Es geht bei der Konferenz in Bremerhaven nicht nur um Pinguine, Wale und Delfine: Im Südpolarmeer sollen 3,9 Millionen Quadratkilometer geschützt werden. Auch Ministerin Ilse Aigner macht für die Antarktis stark.
Hamburg/Bremerhaven. Sollten die Verhandlungen dieses Mal erfolgreich verlaufen und alle Mitgliedstaaten am Ende zustimmen, könnte am kommenden Dienstag das weltweit größte Meeresschutzgebiet ausgewiesen werden. Vom heutigen Donnerstag an treffen sich Vertreter der „Internationalen Kommission zum Schutz lebender Ressourcen in der Antarktis“ (CCAMLR) aus 24 Mitgliedstaaten und der Europäischen Union in Bremerhaven und diskutieren über zwei Vorschläge, wonach bestimmte Zonen im Rossmeer und in den östlichen Küstengebieten der Antarktis unter Schutz gestellt werden sollen. Insgesamt geht es um eine Fläche von 3,9 Millionen Quadratkilometern – und um unterschiedliche Interessen an diesen Gebieten. Daran waren auch die ersten Verhandlungen im November 2012 gescheitert.

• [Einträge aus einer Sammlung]
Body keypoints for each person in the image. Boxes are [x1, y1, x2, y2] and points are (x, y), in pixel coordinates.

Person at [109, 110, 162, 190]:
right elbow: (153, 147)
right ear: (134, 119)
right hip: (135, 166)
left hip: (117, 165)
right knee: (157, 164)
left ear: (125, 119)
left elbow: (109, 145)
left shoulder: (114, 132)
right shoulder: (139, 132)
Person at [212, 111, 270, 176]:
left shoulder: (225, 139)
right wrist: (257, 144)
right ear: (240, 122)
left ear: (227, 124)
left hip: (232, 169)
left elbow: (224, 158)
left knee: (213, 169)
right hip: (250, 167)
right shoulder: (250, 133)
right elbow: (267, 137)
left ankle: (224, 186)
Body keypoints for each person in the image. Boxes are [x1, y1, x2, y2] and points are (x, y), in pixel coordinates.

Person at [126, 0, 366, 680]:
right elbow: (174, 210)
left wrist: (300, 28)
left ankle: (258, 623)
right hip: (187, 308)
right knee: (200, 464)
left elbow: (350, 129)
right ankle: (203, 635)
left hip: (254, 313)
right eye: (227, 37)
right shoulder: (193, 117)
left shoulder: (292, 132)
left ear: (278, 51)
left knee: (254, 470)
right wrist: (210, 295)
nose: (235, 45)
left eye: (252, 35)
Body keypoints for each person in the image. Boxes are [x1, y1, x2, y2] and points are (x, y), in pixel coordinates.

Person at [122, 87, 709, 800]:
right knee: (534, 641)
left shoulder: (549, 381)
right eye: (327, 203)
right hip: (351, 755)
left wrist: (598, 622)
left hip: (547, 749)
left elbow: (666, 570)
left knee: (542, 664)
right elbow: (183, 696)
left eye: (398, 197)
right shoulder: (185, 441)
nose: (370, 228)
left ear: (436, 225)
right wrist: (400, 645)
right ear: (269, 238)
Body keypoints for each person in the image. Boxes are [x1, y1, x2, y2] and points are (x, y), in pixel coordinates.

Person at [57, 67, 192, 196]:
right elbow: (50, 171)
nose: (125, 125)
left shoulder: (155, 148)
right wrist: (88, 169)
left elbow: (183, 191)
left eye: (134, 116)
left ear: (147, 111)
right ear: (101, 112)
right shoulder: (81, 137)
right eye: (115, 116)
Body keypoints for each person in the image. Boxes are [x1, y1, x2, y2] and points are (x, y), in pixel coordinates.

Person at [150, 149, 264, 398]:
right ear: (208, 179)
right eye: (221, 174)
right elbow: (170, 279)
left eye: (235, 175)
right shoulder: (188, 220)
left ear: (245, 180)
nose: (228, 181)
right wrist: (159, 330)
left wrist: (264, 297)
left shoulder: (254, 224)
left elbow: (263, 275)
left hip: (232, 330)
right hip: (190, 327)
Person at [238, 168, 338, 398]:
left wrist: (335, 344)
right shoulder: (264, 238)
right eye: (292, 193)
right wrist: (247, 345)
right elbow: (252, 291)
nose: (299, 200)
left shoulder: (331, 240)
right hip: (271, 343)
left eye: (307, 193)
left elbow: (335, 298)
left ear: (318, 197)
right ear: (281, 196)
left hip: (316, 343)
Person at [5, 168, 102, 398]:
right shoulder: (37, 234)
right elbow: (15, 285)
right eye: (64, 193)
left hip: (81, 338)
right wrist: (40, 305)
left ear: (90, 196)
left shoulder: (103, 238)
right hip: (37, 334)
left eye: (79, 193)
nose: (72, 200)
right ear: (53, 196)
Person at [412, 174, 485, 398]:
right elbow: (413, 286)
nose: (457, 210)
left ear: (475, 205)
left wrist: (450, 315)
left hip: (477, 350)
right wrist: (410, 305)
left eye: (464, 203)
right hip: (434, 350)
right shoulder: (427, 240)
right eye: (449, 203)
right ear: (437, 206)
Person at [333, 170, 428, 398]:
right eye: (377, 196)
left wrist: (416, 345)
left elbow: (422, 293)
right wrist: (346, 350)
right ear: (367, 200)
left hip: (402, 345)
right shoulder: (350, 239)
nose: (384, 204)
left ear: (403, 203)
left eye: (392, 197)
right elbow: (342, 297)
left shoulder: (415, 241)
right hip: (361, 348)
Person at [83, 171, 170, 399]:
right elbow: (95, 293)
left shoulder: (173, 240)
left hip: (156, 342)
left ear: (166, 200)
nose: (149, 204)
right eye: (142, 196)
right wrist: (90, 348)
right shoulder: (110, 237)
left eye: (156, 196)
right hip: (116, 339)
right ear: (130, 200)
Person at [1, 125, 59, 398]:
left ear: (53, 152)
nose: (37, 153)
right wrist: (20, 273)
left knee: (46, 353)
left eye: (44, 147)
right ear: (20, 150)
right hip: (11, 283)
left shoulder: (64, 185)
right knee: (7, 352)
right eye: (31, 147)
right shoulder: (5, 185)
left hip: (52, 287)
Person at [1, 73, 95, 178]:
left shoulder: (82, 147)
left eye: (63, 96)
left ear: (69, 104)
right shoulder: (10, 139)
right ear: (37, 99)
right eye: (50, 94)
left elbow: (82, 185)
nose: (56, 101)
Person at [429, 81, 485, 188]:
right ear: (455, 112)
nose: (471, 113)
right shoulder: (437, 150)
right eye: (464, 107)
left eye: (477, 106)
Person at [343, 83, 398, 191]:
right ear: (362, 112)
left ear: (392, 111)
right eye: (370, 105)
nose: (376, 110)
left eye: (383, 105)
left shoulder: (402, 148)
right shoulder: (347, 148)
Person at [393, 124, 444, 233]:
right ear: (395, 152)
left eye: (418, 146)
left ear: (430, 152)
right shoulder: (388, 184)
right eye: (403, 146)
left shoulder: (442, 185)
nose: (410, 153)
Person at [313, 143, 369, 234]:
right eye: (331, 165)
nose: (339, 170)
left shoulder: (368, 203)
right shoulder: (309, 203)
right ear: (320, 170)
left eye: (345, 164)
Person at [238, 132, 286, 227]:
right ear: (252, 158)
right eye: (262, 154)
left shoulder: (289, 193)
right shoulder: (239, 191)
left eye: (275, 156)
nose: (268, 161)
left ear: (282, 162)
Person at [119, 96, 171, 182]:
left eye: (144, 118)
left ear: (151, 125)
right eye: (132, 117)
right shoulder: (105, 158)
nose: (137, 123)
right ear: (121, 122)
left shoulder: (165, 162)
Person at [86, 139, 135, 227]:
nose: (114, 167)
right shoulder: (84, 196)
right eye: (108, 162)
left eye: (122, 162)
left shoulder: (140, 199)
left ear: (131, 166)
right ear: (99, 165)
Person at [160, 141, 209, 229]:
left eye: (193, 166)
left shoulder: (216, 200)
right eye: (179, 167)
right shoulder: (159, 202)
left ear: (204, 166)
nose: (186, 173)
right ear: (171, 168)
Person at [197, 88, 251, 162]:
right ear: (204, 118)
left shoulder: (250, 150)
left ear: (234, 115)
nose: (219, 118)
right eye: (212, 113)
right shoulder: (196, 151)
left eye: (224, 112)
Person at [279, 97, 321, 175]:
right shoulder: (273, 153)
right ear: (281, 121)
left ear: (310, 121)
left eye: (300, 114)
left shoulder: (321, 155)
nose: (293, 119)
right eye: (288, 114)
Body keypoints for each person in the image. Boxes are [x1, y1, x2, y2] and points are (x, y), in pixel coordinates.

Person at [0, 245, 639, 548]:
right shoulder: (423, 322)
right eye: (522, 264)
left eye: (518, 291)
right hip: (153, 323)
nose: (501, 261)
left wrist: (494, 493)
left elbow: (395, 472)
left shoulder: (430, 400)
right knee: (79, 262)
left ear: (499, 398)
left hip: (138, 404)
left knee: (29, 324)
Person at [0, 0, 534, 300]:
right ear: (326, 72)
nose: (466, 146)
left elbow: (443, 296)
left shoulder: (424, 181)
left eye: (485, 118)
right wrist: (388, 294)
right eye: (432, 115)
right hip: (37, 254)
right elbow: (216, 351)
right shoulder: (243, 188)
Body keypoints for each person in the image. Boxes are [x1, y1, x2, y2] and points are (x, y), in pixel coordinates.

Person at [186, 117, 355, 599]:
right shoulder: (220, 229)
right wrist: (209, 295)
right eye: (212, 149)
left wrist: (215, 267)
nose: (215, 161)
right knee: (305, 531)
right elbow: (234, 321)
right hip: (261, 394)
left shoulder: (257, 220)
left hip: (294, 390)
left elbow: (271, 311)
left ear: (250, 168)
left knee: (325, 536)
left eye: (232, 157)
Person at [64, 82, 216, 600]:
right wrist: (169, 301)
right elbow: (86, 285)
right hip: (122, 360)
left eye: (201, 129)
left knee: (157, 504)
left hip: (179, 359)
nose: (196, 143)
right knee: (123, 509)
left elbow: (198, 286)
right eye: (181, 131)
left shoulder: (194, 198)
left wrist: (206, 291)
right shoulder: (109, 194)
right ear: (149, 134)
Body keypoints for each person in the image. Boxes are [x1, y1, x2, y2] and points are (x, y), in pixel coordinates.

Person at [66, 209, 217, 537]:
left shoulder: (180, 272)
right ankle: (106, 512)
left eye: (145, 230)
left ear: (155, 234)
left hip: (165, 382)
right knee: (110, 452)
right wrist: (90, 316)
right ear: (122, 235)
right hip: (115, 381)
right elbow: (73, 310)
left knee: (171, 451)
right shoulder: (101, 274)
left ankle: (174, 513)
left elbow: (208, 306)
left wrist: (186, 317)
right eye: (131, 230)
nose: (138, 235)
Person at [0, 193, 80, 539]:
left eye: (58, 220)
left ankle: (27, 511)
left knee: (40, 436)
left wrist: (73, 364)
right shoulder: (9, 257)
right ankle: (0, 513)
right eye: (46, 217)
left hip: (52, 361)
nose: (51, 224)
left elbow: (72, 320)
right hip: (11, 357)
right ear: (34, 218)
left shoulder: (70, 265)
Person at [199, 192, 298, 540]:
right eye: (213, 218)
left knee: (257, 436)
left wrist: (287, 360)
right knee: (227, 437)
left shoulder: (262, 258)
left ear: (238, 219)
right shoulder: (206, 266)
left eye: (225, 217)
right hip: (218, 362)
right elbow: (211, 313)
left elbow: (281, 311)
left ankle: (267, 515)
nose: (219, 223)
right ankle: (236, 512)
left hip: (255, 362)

• [DETAILS ZUR AUFGABE]
Gib an, wie groß laut dem Text über die Antarktis-Konferenz die Fläche ist, die im Südpolarmeer unter Schutz gestellt werden soll.

• [LÖSUNG DER AUFGABE]
3,9 Millionen Quadratkilometer.